§ Records provided:

--- START ---

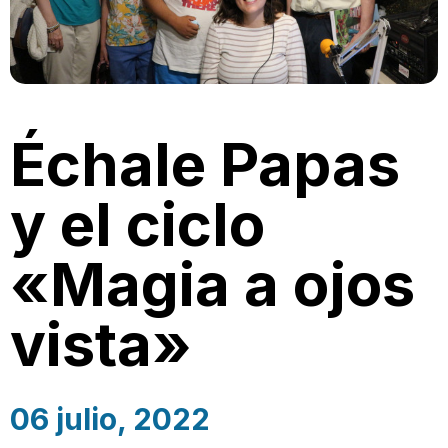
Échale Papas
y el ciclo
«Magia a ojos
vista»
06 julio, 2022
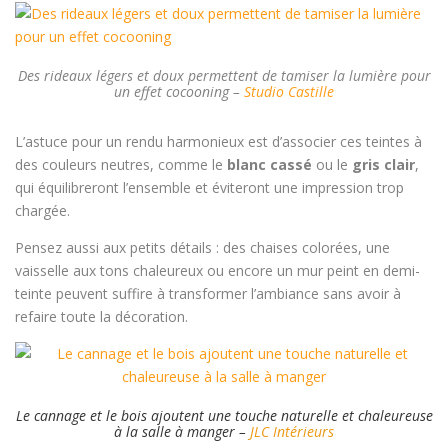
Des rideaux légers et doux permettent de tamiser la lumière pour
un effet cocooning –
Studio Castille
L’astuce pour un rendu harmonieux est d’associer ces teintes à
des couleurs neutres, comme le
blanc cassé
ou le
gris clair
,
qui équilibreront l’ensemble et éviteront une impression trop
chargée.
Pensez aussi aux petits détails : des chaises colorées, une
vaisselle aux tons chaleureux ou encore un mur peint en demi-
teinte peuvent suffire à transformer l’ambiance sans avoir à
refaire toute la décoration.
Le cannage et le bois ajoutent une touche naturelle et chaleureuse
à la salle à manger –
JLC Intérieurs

--- END ---

All records should be output exactly, with the pictures left out.

Échale Papas
y el ciclo
«Magia a ojos
vista»
06 julio, 2022
Des rideaux légers et doux permettent de tamiser la lumière pour
un effet cocooning –
Studio Castille
L’astuce pour un rendu harmonieux est d’associer ces teintes à
des couleurs neutres, comme le
blanc cassé
ou le
gris clair
,
qui équilibreront l’ensemble et éviteront une impression trop
chargée.
Pensez aussi aux petits détails : des chaises colorées, une
vaisselle aux tons chaleureux ou encore un mur peint en demi-
teinte peuvent suffire à transformer l’ambiance sans avoir à
refaire toute la décoration.
Le cannage et le bois ajoutent une touche naturelle et chaleureuse
à la salle à manger –
JLC Intérieurs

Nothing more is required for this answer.